* _Records to process_:

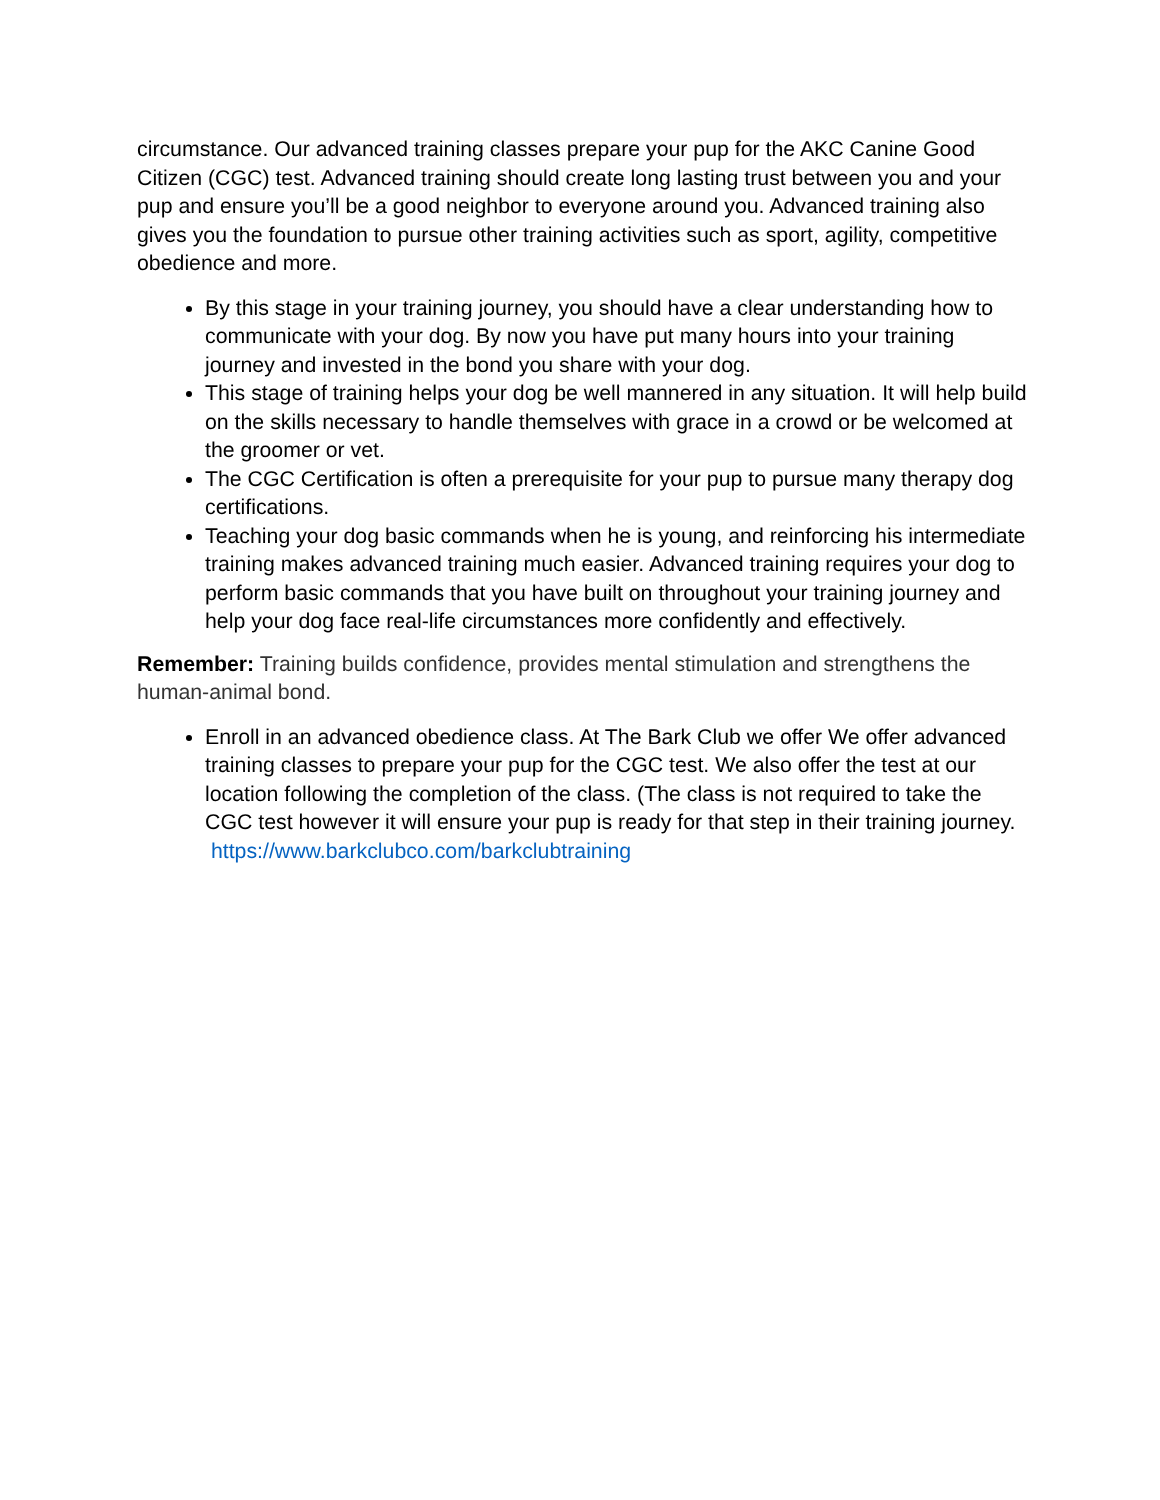circumstance. Our advanced training classes prepare your pup for the AKC Canine Good Citizen (CGC) test. Advanced training should create long lasting trust between you and your pup and ensure you’ll be a good neighbor to everyone around you. Advanced training also gives you the foundation to pursue other training activities such as sport, agility, competitive obedience and more.
By this stage in your training journey, you should have a clear understanding how to communicate with your dog. By now you have put many hours into your training journey and invested in the bond you share with your dog.
This stage of training helps your dog be well mannered in any situation. It will help build on the skills necessary to handle themselves with grace in a crowd or be welcomed at the groomer or vet.
The CGC Certification is often a prerequisite for your pup to pursue many therapy dog certifications.
Teaching your dog basic commands when he is young, and reinforcing his intermediate training makes advanced training much easier. Advanced training requires your dog to perform basic commands that you have built on throughout your training journey and help your dog face real-life circumstances more confidently and effectively.
Remember: Training builds confidence, provides mental stimulation and strengthens the human-animal bond.
Enroll in an advanced obedience class. At The Bark Club we offer We offer advanced training classes to prepare your pup for the CGC test. We also offer the test at our location following the completion of the class. (The class is not required to take the CGC test however it will ensure your pup is ready for that step in their training journey. https://www.barkclubco.com/barkclubtraining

* _Instructions to follow_: Reproduce the lines from the one with "This stage of" to the end of the data exactly, leaving out every earlier line.

* _Response box_:
This stage of training helps your dog be well mannered in any situation. It will help build on the skills necessary to handle themselves with grace in a crowd or be welcomed at the groomer or vet.
The CGC Certification is often a prerequisite for your pup to pursue many therapy dog certifications.
Teaching your dog basic commands when he is young, and reinforcing his intermediate training makes advanced training much easier. Advanced training requires your dog to perform basic commands that you have built on throughout your training journey and help your dog face real-life circumstances more confidently and effectively.
Remember: Training builds confidence, provides mental stimulation and strengthens the human-animal bond.
Enroll in an advanced obedience class. At The Bark Club we offer We offer advanced training classes to prepare your pup for the CGC test. We also offer the test at our location following the completion of the class. (The class is not required to take the CGC test however it will ensure your pup is ready for that step in their training journey. https://www.barkclubco.com/barkclubtraining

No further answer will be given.